The combined assassinations convey a strong Israeli message whereby the State of Israel is unwilling to abide by the enduring state of uncertainty, open hostility, and perpetuating strategic imponderables: zero tolerance towards the hazardous borders, the Lebanese fictitious sovereignty, the lackluster peace monitoring in South Lebanon and Iranian free-roaming, the moldering conflict in Gaza, and the endless diplomacy shuttling between warring factions who were never able to overcome their mutual distrust, their moral disagreements, the demonization of the State of Israel, and their inability to build a working partnership towards peace. The whole legacy of peace-making and agreements adjudicated by the international community is at a nadir and disappeared from the diplomatic landscape.
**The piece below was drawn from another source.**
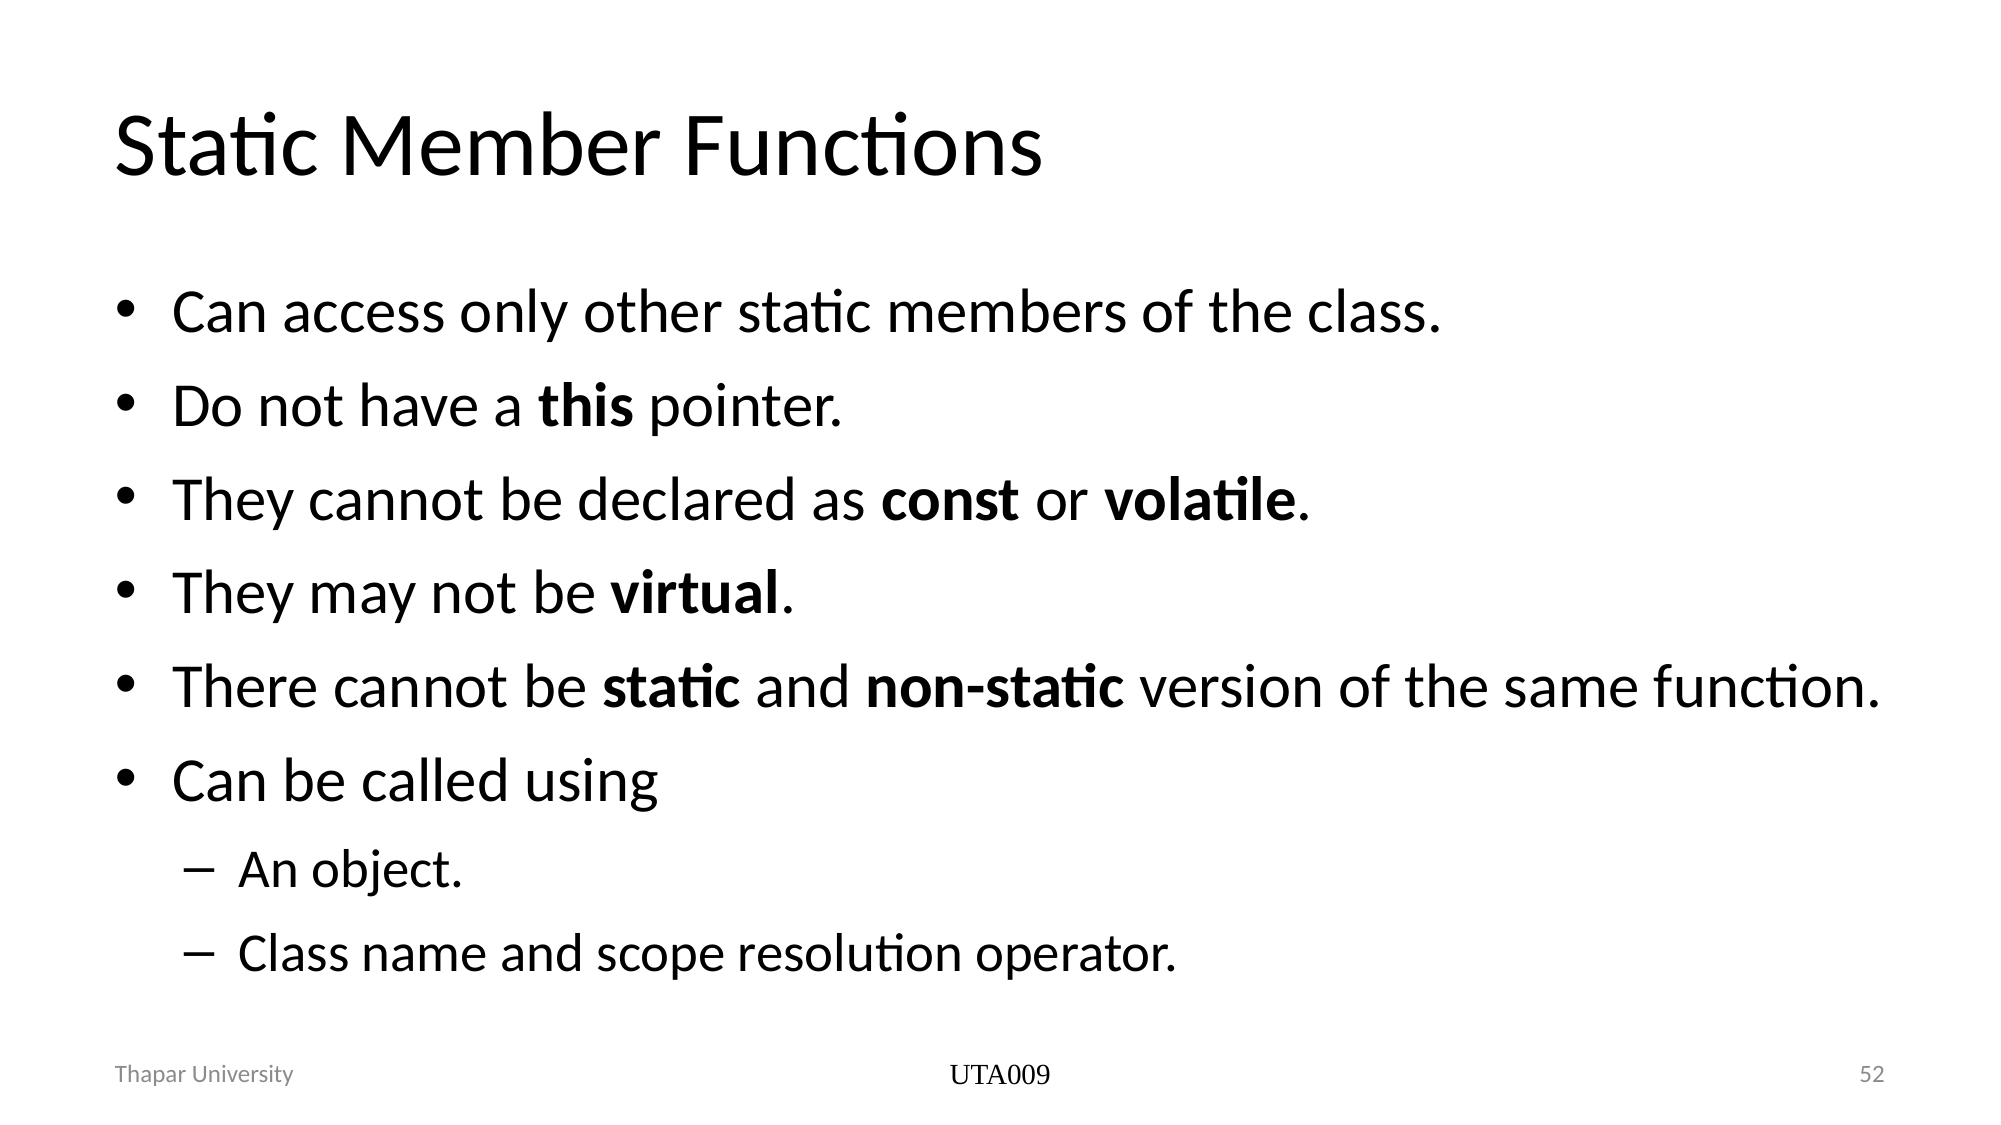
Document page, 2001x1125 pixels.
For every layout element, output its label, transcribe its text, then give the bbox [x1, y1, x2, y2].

The Iranian sabotaging strategy is based on strategic and ideological considerations that perceive Israel as a major impediment to its regional domination strategy and projects itself as the ultimate winner of a long-haul war of attrition. On the other hand, Israel’s political landscape has radicalized under the spur of ideological and strategic shifts, and Israelis, by and large, have pulled away from the two-state solution. The Palestinians have failed, so far, to forge a working internal consensus and have fallen into the pitfalls of political manipulation by competing Islamic power politics. The cycles of violence are no happenstances, they are the outcomes of a state of pervasive insecurity, and mutual anathematization, paired with ideological, political, and strategic choices.
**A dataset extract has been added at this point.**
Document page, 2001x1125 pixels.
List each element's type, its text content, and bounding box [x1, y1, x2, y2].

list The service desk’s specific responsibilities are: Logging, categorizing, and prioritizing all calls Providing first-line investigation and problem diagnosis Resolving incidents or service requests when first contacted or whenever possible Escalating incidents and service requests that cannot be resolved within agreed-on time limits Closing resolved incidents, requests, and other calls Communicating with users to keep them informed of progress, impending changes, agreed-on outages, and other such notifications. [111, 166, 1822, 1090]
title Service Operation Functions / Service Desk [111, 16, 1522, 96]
These observations suggest two possible scenarios: either the pursuit of open-ended mediations with no further expectations than dampening the intensity of conflicts rather than eradicating them, or the reconfiguration of power balances and the redrawing of geopolitical coordinates. Iranian imperialism is vocal about its nihilism and Turkish power politics reiterate the same incendiary rhetoric about the annihilation of the State of Israel. Israelis, notwithstanding their political and ideological differences, are hell-bent on securing their borders, and challenging the narratives featured by Iran and Turkey. Nonetheless, the US truce proposal should be used as a springboard to initiate direct negotiations between Israelis and Palestinians and put an end to the politics of denial on both sides. In addition, the looming strategic landscape in the Middle East reflects the rising global power rivalries, their meandering courses, and their detrimental effects on achieving a negotiated solution.The mutating strategic landscape pursues the corroding course that followed the twilight of the “Arab Spring” challenged by Islamic imperialism and its de-territorialized coordinates and worldviews (The Islamic Ummah), discretionary interventionism, and a decaying State and inter-state system.
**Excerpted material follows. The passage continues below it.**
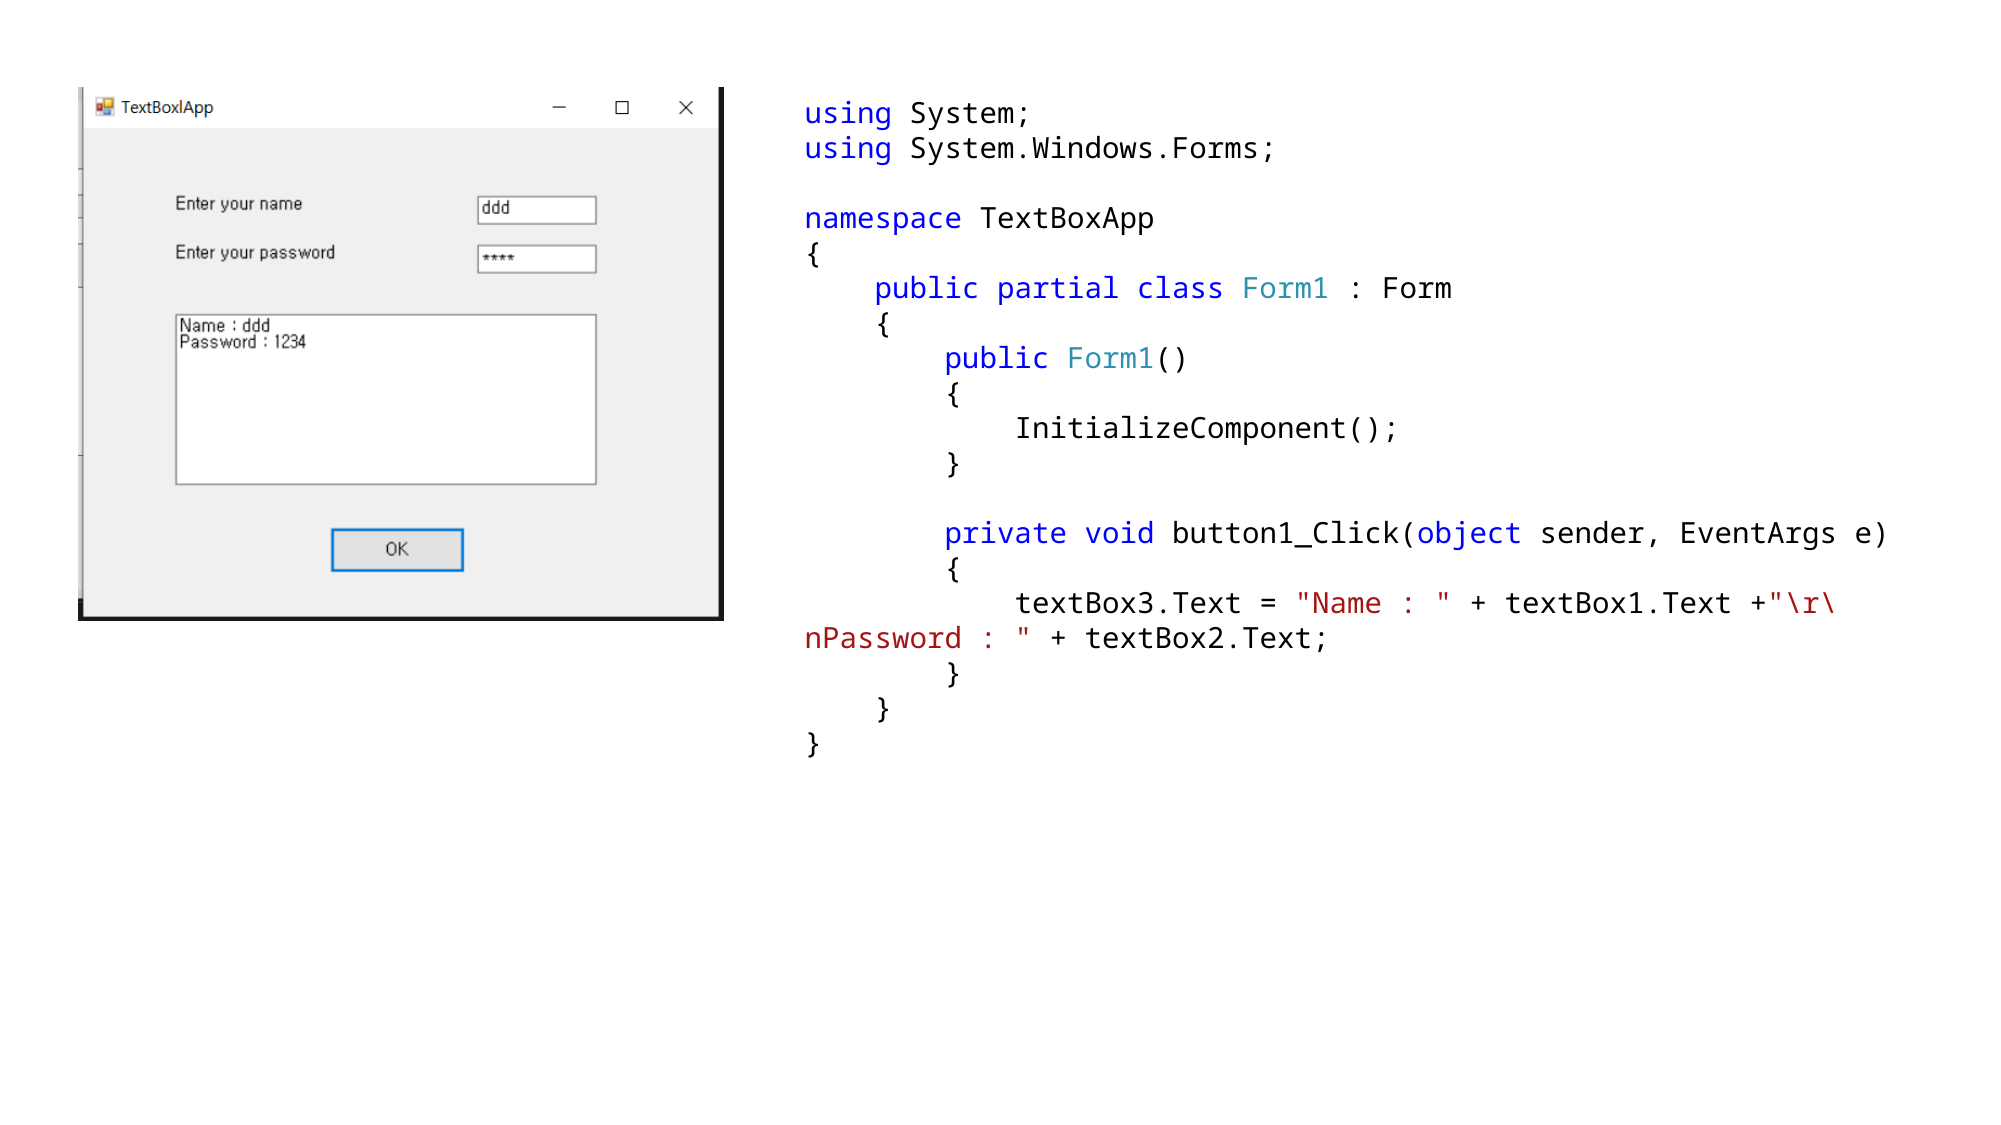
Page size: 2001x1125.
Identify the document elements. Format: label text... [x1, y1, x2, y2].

text_box using System; using System.Windows.Forms; namespace TextBoxApp { public partial class Form1 : Form { public Form1() { InitializeComponent(); } private void button1_Click(object sender, EventArgs e) { textBox3.Text = "Name : " + textBox1.Text +"\r\nPassword : " + textBox2.Text; } } } [789, 87, 1944, 767]
picture [78, 87, 724, 621]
This volatile geopolitical and geostrategic context is subject to unchecked power politics, geopolitical re-engineering, and potential civil conflicts. Israel is resolute in addressing strategic threats and aligning with actors who are willing to reshape the Middle East’s political landscape. The management of chaos and the border patrolling of decaying countries transformed into operational platforms for Iranian imperialism are obsolete stratagems and dysfunctional political and strategic schemes. One wonders whether ongoing shuttle diplomacy can effectively contain current conflicts, restore peace dynamics, prevent state collapse, and help fractured political entities rebuild their national and state structures. The aim would be to establish a consensual national legitimacy and set the Middle East on a path toward active diplomacy, democratic reforms, and constitutional statehood.

The prospects are not that bright and the course of events is of bad omen.